**Segmento di testo**
□ □ □ □ □

Dopo il dottorato, ho lavorato per due anni come curatrice della Aron Collection, esperienza che mi ha permesso di entrare in contatto con il mondo del collezionismo erudito europeo e di studiare da vicino manufatti provenienti dai più importanti centri di produzione del mondo islamico. Sono arrivata al Louvre dopo un progetto di postdottorato presso il Centre de recherche sur le monde iranien e la Bibliothèque universitaire des langues et civilisations (2021-22), durante il quale ho scelto di concentrarmi sugli archivi fotografici francesi del primo Novecento dedicati al patrimonio artistico islamico.

Questa esperienza mi ha permesso di collaborare con diverse istituzioni culturali parigine, tra cui il Musée du Louvre. Da due anni, proprio al Louvre, porto avanti un progetto simile: la catalogazione e la pubblicazione online dell’archivio fotografico di André Godard, dedicato all’arte e all’architettura iranica. Oltre a questo lavoro, collaboro alle attività del dipartimento legate alle collezioni e continuo a insegnare arte islamica in Italia e in Francia, Paese che offre ottime opportunità di crescita professionale. Sarei però felice di tornare in Italia per occuparmi di arte islamica, un ambito ancora poco conosciuto nonostante la Penisola custodisca numerose testimonianze di questo straordinario patrimonio. Penso, ad esempio, alla Sicilia islamica e poi normanna, al soffitto ligneo della Cappella Palatina di Palermo o al manto dell’incoronazione di Ruggero II, con la sua splendida iscrizione in caratteri arabi.

□ □ □ □ □

**Dati forniti**
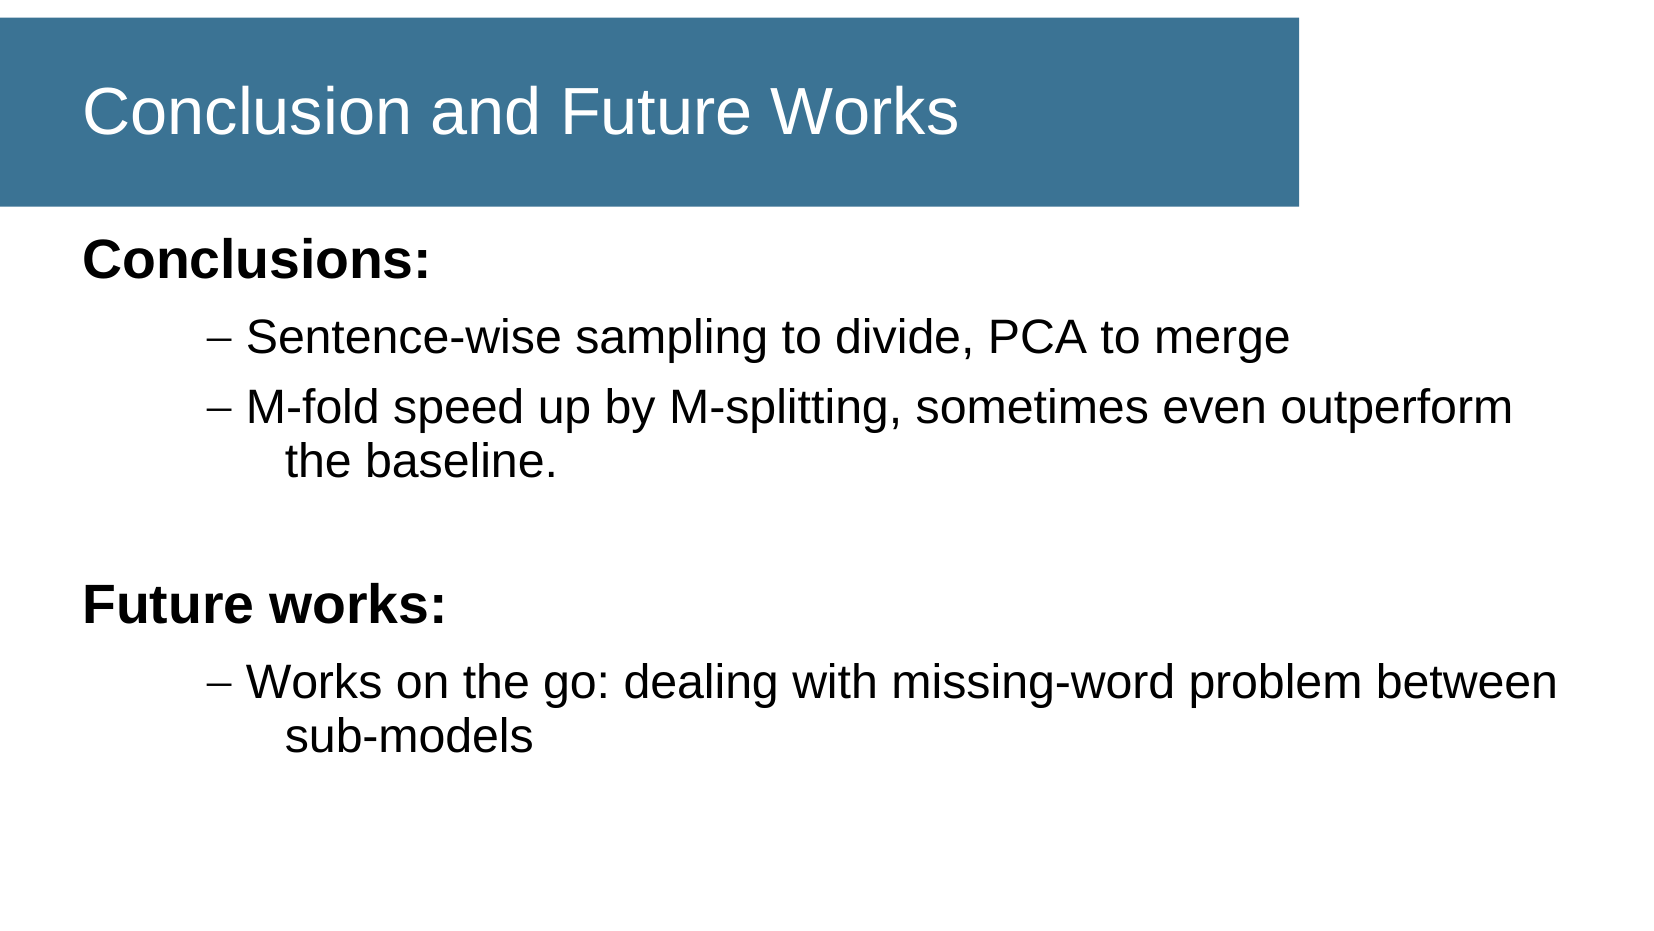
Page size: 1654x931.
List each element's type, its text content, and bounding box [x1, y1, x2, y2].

list Conclusions: Sentence-wise sampling to divide, PCA to merge M-fold speed up by M-splitting, sometimes even outperform the baseline. Future works: Works on the go: dealing with missing-word problem between sub-models [82, 224, 1571, 764]
title Conclusion and Future Works [82, 35, 1234, 189]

□ □ □ □ □

**Obiettivo del compito**
Prosegui il racconto del percorso professionale nell'arte islamica, partendo subito dopo la frase sul manto dell'incoronazione di Ruggero II.

**Esercizio svolto**
Ma il patrimonio islamico in Italia non si limita all’architettura: attraverso i secoli, manufatti preziosi dall’Oriente (tessuti e tappeti, metalli ageminati, ceramiche, avori e cristalli di rocca) sono giunti sulle nostre coste, influenzando profondamente le produzioni artistiche locali. Anche la pittura medievale e rinascimentale è ricca di rimandi all’arte islamica: un esempio emblematico è emerso di recente con il restauro della Maestà di Cimabue del Louvre. Il lavoro ha rivelato una cornice decorata con pseudoiscrizioni o pseudoscrittura in caratteri arabi, nascosta da interventi precedenti.

Questo è solo uno dei tanti esempi degli intrecci artistici, culturali ed estetici, che da secoli legano le sponde del Mediterraneo: un dialogo che deve continuare a essere studiato, raccontato e reso accessibile, per diventare parte della nostra conoscenza collettiva. In un periodo storico segnato da polarizzazioni e crescenti tensioni geopolitiche, occuparsi di arte islamica significa per me riconoscere le profonde interconnessioni storiche che caratterizzano da sempre le relazioni tra Oriente e Occidente. È un’opportunità per creare spazi di incontro e narrazioni alternative, capaci di restituire la pluralità delle identità e il valore del patrimonio artistico come ponte tra le civiltà.